= PROBLEM TO WORK ON =
Write out each line of the records that has "Vale" in it.
────────────────────
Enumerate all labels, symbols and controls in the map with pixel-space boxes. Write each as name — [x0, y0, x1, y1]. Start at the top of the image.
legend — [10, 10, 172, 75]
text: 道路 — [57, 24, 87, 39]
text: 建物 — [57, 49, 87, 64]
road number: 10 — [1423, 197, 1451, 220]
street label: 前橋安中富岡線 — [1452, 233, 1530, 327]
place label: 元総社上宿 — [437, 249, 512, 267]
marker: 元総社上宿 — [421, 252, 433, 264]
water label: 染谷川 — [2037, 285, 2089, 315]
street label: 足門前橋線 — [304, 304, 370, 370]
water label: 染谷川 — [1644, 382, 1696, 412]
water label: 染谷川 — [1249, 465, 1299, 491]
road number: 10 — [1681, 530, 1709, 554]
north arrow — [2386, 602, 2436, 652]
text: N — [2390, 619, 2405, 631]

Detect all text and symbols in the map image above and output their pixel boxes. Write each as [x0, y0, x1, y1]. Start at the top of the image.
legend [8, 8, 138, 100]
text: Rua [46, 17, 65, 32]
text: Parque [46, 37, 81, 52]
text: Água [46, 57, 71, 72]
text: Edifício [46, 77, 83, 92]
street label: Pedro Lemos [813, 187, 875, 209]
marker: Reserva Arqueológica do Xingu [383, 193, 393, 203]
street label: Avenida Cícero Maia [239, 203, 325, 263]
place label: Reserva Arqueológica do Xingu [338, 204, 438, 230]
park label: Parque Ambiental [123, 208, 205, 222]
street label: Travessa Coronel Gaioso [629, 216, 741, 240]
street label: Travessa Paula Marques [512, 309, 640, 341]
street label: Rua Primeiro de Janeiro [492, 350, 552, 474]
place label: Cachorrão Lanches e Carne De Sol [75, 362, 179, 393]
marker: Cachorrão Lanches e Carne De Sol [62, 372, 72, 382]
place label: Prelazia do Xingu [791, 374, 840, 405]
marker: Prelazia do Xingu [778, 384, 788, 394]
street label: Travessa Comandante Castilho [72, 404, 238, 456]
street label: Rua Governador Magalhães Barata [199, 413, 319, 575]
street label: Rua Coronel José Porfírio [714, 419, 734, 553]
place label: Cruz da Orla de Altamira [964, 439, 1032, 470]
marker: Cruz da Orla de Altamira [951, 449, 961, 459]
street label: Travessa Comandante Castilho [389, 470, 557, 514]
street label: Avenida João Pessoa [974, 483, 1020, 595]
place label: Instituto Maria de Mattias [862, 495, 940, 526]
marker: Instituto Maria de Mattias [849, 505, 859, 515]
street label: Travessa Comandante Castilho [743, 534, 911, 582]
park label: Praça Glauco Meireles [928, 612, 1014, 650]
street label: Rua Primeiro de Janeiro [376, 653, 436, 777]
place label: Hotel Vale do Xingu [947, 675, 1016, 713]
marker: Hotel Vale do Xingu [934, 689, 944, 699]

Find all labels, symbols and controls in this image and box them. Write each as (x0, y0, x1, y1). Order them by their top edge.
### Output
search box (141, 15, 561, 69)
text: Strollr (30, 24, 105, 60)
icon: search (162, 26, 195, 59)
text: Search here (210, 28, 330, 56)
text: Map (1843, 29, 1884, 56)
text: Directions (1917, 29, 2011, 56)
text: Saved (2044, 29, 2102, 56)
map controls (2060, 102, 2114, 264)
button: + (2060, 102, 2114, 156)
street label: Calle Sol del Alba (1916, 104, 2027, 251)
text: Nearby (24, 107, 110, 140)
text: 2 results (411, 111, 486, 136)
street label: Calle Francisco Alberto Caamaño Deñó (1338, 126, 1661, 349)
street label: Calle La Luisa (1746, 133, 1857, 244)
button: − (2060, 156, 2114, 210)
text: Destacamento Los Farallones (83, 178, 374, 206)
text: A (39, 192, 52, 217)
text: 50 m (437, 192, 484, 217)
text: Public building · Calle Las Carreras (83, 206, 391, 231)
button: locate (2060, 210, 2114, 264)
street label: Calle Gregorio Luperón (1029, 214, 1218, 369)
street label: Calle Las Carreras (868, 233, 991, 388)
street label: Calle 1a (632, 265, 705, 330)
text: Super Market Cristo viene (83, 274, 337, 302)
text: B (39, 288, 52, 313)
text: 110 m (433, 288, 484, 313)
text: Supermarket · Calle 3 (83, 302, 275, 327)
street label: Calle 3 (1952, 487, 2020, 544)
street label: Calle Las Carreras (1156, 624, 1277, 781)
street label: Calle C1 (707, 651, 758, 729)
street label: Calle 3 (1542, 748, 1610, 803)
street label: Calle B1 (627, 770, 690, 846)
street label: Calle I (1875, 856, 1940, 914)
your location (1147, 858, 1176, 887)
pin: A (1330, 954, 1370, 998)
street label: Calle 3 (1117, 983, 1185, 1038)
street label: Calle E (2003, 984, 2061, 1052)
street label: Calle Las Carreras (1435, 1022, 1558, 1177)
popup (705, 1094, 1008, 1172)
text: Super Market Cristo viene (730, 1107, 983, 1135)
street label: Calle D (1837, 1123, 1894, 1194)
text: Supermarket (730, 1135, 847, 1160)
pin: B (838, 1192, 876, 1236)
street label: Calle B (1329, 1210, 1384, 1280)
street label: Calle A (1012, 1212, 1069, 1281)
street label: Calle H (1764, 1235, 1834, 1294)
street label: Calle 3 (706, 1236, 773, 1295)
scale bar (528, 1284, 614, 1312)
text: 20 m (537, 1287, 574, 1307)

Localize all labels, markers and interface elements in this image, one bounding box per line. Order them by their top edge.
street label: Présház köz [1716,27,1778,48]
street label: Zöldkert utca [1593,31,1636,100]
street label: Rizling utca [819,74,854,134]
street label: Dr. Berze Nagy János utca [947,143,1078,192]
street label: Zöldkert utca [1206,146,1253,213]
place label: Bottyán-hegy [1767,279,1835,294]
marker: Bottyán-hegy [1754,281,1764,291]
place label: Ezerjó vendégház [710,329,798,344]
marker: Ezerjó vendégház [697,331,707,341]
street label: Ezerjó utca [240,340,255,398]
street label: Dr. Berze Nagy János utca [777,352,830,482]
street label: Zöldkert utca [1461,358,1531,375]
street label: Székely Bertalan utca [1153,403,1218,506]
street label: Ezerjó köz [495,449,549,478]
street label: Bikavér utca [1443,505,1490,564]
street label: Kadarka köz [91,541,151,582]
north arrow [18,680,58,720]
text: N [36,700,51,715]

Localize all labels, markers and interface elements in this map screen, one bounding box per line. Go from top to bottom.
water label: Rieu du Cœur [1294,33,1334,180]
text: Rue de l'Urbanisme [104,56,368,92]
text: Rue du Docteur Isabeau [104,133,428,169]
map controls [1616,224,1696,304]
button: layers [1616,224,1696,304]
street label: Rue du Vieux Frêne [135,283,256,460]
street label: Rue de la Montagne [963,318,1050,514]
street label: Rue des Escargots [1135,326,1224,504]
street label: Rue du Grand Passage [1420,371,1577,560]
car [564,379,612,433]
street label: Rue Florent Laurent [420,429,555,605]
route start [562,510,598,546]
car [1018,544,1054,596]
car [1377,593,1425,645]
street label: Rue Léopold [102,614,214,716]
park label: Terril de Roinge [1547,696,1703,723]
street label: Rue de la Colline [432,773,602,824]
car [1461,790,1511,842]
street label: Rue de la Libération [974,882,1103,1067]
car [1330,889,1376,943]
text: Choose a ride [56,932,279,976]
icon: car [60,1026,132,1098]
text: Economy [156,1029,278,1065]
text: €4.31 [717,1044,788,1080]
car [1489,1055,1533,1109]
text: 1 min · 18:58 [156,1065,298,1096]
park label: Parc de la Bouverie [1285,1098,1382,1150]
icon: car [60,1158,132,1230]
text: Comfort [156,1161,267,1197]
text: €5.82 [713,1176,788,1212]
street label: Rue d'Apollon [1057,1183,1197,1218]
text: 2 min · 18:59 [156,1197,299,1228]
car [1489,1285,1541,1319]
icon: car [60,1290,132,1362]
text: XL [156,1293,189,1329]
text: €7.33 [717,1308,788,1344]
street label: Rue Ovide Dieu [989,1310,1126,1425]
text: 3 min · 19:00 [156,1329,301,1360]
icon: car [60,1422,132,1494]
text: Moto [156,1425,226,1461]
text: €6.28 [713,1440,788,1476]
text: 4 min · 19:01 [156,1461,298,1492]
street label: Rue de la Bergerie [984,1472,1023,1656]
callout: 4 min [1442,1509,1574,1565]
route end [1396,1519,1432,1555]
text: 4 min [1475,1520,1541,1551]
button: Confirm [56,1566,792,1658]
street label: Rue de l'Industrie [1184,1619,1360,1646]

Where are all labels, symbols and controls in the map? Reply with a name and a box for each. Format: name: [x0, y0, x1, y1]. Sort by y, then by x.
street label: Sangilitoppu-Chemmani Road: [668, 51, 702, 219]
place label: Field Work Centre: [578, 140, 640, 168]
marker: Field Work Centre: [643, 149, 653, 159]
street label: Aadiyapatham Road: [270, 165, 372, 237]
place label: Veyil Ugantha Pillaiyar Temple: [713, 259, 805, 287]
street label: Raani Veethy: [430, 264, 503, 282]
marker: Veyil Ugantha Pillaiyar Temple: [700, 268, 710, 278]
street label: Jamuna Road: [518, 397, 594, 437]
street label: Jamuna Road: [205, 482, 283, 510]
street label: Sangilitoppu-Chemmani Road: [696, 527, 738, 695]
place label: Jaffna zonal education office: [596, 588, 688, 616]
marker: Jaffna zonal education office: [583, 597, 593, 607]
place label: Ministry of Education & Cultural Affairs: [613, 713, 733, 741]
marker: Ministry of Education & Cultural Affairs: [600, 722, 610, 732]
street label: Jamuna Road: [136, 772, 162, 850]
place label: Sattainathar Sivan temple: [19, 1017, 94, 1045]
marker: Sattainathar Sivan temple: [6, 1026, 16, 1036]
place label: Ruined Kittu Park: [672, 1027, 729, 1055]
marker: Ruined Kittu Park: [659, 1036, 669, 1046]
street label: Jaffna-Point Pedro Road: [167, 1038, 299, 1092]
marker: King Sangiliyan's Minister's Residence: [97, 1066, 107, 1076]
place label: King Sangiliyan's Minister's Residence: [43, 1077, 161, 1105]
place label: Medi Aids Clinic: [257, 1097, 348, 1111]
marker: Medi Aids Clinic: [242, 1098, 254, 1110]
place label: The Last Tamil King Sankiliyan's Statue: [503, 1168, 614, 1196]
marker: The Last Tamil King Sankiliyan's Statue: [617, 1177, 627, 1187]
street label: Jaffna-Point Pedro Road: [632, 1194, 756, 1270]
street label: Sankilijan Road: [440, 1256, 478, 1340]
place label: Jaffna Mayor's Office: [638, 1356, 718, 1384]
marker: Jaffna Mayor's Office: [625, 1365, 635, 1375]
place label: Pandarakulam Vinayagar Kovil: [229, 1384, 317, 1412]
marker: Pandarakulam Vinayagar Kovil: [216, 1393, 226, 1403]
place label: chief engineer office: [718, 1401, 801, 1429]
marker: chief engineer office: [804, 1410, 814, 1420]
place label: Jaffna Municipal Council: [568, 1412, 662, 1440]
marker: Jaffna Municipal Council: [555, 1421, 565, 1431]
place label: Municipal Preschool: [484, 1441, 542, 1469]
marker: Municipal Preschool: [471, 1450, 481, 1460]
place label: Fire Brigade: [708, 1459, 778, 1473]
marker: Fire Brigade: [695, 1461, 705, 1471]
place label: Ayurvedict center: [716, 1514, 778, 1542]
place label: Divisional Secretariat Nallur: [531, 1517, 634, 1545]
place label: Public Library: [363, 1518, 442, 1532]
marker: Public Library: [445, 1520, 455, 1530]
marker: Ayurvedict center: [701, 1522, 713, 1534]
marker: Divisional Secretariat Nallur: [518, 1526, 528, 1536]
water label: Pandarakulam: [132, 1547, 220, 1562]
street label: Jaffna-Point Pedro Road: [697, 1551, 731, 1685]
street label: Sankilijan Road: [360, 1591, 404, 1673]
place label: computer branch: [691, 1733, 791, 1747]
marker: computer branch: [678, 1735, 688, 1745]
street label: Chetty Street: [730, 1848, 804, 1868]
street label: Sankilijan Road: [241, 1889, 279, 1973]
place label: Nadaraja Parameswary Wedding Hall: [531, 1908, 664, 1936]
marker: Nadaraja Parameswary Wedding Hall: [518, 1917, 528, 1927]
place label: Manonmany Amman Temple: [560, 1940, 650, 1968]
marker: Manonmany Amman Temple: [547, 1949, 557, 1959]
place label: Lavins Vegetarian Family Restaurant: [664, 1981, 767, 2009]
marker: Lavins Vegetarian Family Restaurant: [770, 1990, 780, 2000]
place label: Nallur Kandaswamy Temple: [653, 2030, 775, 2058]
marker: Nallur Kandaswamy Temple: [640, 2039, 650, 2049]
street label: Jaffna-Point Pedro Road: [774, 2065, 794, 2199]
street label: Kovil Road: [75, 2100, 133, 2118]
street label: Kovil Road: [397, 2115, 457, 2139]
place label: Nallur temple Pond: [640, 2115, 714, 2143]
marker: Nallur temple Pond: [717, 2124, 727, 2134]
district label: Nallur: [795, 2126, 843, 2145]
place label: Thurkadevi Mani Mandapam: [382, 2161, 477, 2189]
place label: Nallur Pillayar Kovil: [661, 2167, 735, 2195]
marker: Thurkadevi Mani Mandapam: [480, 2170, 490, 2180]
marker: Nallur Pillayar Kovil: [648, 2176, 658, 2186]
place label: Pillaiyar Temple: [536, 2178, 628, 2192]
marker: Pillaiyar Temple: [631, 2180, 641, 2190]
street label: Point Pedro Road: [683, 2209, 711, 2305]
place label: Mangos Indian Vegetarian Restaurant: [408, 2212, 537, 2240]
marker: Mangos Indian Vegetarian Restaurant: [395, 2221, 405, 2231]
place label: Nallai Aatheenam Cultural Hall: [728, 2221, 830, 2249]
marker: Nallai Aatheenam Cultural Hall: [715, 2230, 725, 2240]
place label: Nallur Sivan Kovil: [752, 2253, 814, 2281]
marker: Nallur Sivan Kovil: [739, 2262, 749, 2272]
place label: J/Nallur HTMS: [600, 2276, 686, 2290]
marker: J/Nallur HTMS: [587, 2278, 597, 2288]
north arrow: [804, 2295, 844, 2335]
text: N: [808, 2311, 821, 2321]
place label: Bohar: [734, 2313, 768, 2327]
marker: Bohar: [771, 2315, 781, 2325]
────────────────────
= TASK OUTPUT =
place label: Hotel Vale do Xingu [947, 675, 1016, 713]
marker: Hotel Vale do Xingu [934, 689, 944, 699]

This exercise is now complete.